Umumnya, kawan-kawan saya di dekat rumah, adalah lulusan SMU. Di tongkrongan malam minggu itu, hanya ada 1 orang di luar saya yang lulusan S1. Maka itu, problematika yang mereka hadapi adalah input bagi saya. Sehingga problem sosial anak muda semacam itu tidak lagi hanya saya tahu dari buku, atau dari sebait lagu ’Darah Juang’, yakni ”...pemuda desa tak kerja...” Tapi riil, saya tahu dari kawan-kawan saya sendiri.

Sementara yang menjadi output, saya bisa berbagi wawasan saya mengenai hukum perburuhan. Mereka awam tentang hal ini. Padahal, dalam keseharian mereka banyak mengalami problem-problem yang sebenarnya sudah diatur dalam hukum perburuhan. Tapi karena mereka tak tahu, mereka akhirnya menjadi korban pembodohan oleh pihak majikan.

Di luar tentang itu, saya juga banyak meng-output wawasan tentang hukum dan politik kepada mereka. Saya sadar mereka adalah kelompok yang rentan menjadi ekploitasi politik elit. Karena itu, kesadaran politik mereka perlu untuk dibangun. Tapi bukan untuk menjadi apolitis. Melainkan menjadi anak muda yang kritis. Kritis bukan hanya pada level kebijakan politik yang lebih besar, melainkan juga pada problem-problem yang ada di tengah masyarakat lokal. Karena di masyarakat juga ada konflik. Konflik antar pemuda, antar bapak-bapak, juga antar ibu-ibu. Bila kesadaran politiknya sudah dewasa, harapan saya, mereka tidak larut dalam konflik yang tidak produktif. Sebaliknya bisa ikut membantu menyelesaikan konflik.

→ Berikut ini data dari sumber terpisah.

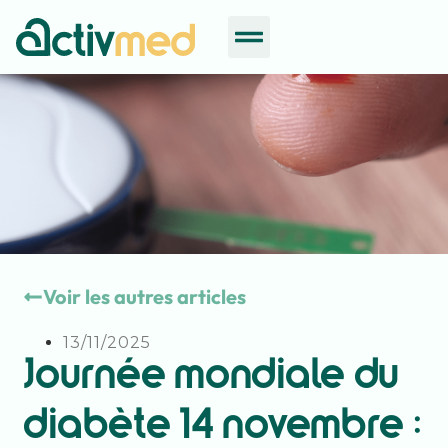
Voir les autres articles
13/11/2025
Journée mondiale du
diabète 14 novembre :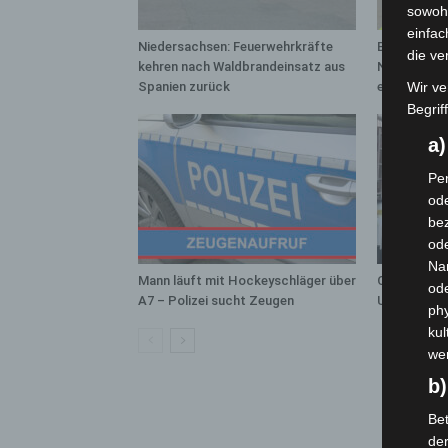
sowohl
einfac
Niedersachsen: Feuerwehrkräfte
Brand im „H
die ve
kehren nach Waldbrandeinsatz aus
Neuwarmbüc
Spanien zurück
eingedämm
Wir ve
Begrif
a
Per
ode
bez
ode
Na
Mann läuft mit Hockeyschläger über
Celle: Mens
od
A7 – Polizei sucht Zeugen
Unfall auf B
phy
kul
we
b)
Bet
de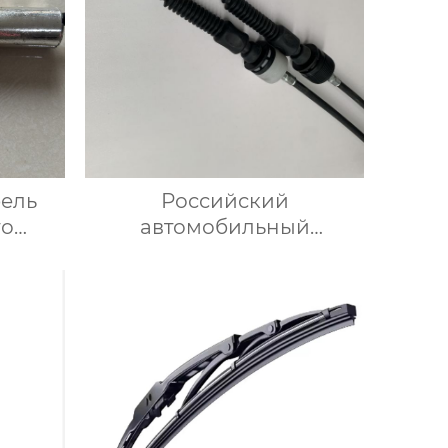
бель
Российский
го
автомобильный
67 для
производитель
A31R221703016 Трос
переключения передач
для Газ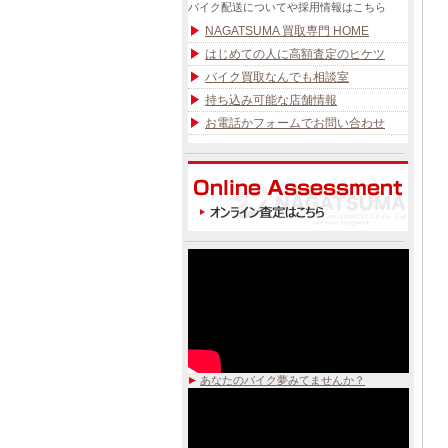
バイク配送についてや採用情報はこちら
NAGATSUMA 買取専門 HOME
はじめての人に高額査定のヒケツ
バイク買取なんでも相談室
持ち込み可能な店舗情報
お電話かフォームでお問い合わせ
あなたのバイク夢みてませんか？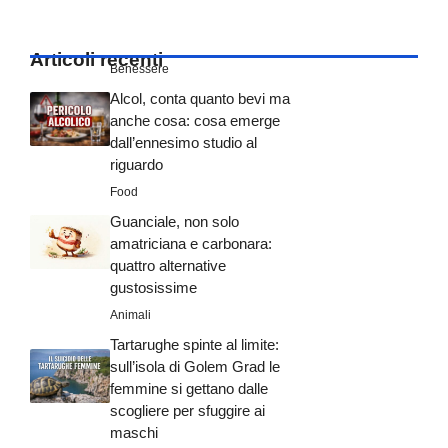
Articoli recenti
Benessere
Alcol, conta quanto bevi ma
anche cosa: cosa emerge
dall’ennesimo studio al
riguardo
Food
Guanciale, non solo
amatriciana e carbonara:
quattro alternative
gustosissime
Animali
Tartarughe spinte al limite:
sull’isola di Golem Grad le
femmine si gettano dalle
scogliere per sfuggire ai
maschi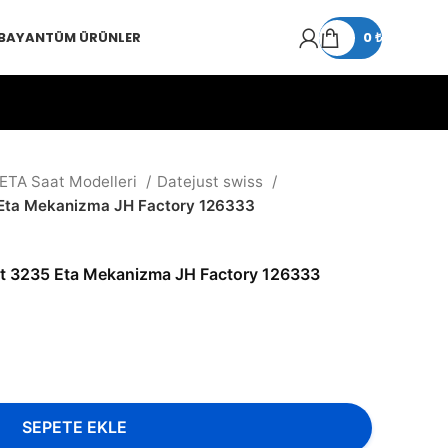
 BAYAN
TÜM ÜRÜNLER
0
₺
 ETA Saat Modelleri
Datejust swiss
 Eta Mekanizma JH Factory 126333
ust 3235 Eta Mekanizma JH Factory 126333
SEPETE EKLE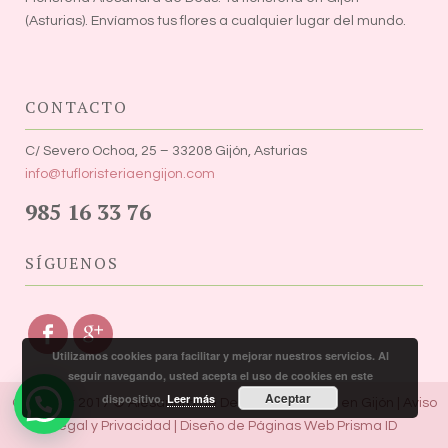
(Asturias). Envíamos tus flores a cualquier lugar del mundo.
CONTACTO
C/ Severo Ochoa, 25 – 33208 Gijón, Asturias
info@tufloristeriaengijon.com
985 16 33 76
SÍGUENOS
Utilizamos cookies para facilitar y mejorar nuestros servicios. Al
seguir navegando, usted acepta el uso de cookies en este
Aceptar
dispositivo.
Leer más
Copyright 2017 ® Alesandra de Deus. Tú floristeria en Gijón |
Aviso
Legal y Privacidad
|
Diseño de Páginas Web Prisma ID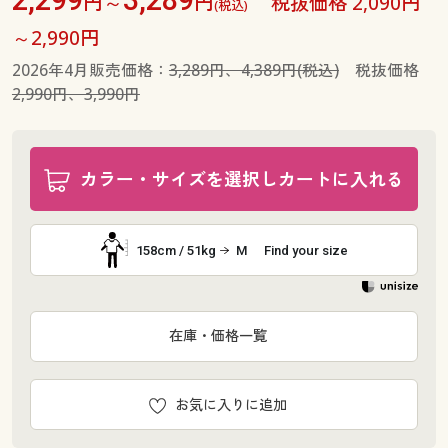
円～
円
税抜価格 2,090円
(税込)
～2,990円
2026年4月販売価格：
3,289円、4,389円(税込)
税抜価格
2,990円、3,990円
カラー・サイズを選択しカートに入れる
158cm / 51kg
M
Find your size
在庫・価格一覧
お気に入りに追加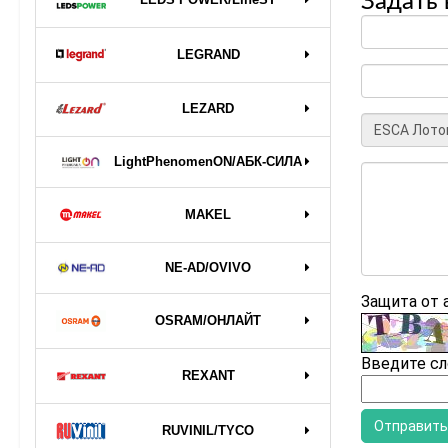
Задать 
LEGRAND
LEZARD
LightPhenomenON/АБК-СИЛА
MAKEL
NE-AD/OVIVO
Защита от
OSRAM/ОНЛАЙТ
Введите сл
REXANT
RUVINIL/TYCO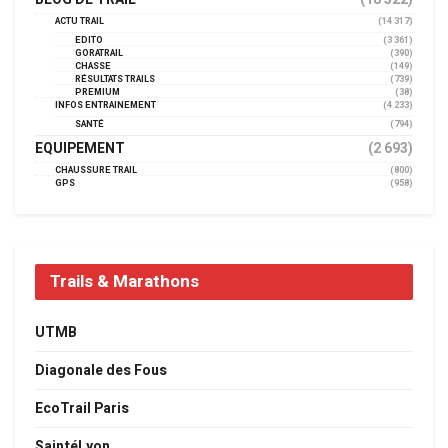
ACTU TRAIL
(14 317)
EDITO
(3 361)
GORATRAIL
(390)
CHASSE
(149)
RÉSULTATS TRAILS
(739)
PREMIUM
(38)
INFOS ENTRAINEMENT
(4 233)
SANTÉ
(794)
EQUIPEMENT
(2 693)
CHAUSSURE TRAIL
(800)
GPS
(958)
Trails & Marathons
UTMB
Diagonale des Fous
EcoTrail Paris
SaintéLyon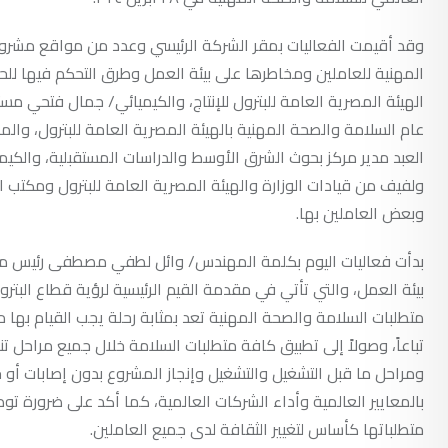
وقد أقيمت الفعاليات بمقر الشركة الرئيسي وعدد من مواقع مشروعات
المهنية للعاملين ومخاطرها على بيئة العمل وطرق التحكم فيها ل
الهيئة المصرية العامة للبترول للإنتاج، والكيميائي/ جمال فتحي مست
عام السلامة والصحة المهنية بالهيئة المصرية العامة للبترول، وال
العبد مدير مركز بحوث الشرق الأوسط والدراسات المستقبلية، والكيم
ولفيف من قيادات الوزارة والهيئة المصرية العامة للبترول ومكتب 
وبعض العاملين بها.
بدأت فعاليات اليوم بكلمة المهندس/ وائل لطفي مصطفى رئيس مجلس
بيئة العمل، والتي تأتي في مقدمة القيم الرئيسية لرؤية قطاع البت
متطلبات السلامة والصحة المهنية تعد بمثابة رحلة يجب القيام بها
تباعاً، وصولاً إلى تطبيق كافة متطلبات السلامة خلال جميع مراحل ت
ومراحل ما قبل التشغيل والتشغيل وإنجاز المشروع بدون إصابات أو خ
بالمعايير العالمية وأداء الشركات العالمية، كما أكد على ضرورة توطي
متطلباتها كأساس لتغيير الثقافة لدى جميع العاملين.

Maka itu perlu banyak dilakukan proses konsolidasi di kalangan anak muda di tempat saya tinggal. Ada banyak metode yang bisa dilakukan. Tapi saya sadar, ada proses yang harus dilalui. Proses itu penting. Semua tidak bisa instan. Pengentalan emosional adalah salah satunya. Acara touring ke Carita adalah salah satu cara yang digunakan. Sampai saat ini saya belum punya gambaran kongkrit, akan saya bawa kemana komunitas ini ke depan. Mau sekedar kongkow-kongkow aja, atau untuk wadah emansipasi sosial.

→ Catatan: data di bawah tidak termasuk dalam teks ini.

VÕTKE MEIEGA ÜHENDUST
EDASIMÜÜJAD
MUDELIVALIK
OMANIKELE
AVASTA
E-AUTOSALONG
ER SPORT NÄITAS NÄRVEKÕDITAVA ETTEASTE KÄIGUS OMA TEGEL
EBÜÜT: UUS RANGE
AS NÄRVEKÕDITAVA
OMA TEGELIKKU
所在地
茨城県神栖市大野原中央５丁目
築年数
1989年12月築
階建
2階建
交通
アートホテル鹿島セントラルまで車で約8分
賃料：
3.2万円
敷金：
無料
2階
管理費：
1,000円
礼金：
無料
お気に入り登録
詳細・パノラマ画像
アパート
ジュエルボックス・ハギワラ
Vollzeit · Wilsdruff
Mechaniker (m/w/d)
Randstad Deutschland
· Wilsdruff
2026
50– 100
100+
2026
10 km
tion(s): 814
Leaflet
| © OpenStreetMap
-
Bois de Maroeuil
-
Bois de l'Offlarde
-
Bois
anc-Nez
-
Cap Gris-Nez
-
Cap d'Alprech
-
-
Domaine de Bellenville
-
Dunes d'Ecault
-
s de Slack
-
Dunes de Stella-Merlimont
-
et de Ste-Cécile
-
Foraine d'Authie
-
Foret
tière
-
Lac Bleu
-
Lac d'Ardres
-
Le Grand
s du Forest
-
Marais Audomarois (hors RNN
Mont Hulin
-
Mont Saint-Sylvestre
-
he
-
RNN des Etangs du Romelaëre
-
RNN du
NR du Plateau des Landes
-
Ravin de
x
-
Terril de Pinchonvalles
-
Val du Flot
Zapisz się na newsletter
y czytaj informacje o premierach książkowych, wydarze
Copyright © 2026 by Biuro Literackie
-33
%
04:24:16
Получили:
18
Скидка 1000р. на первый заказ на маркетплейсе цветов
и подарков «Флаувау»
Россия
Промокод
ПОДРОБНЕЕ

Sulit memang untuk menjawabnya. Terlebih saya juga disibukkan dengan banyak kegiatan kantor. Juga ini bukan satu-satunya komunitas yang saya punya. Ada banyak komunitas di tempat lain. Biarlah waktu yang akan menjawab. Yang penting, hari ini saya bisa menikmati proses yang ada di depan mata. Kalo lagunya Raihan tentang ”Lima Perkara,” maka saya menambahnya satu hal lagi. ”Ingat masa lajangmu, sebelum datang masa menikahmu...” Artinya, mumpung masih bujang (mudah-mudahan tidak lapuk), ”jalani terus coy...” Nanti kalau sudah berkeluarga, gak ada banyak lagi kesempatan datang seperti di masa bujang.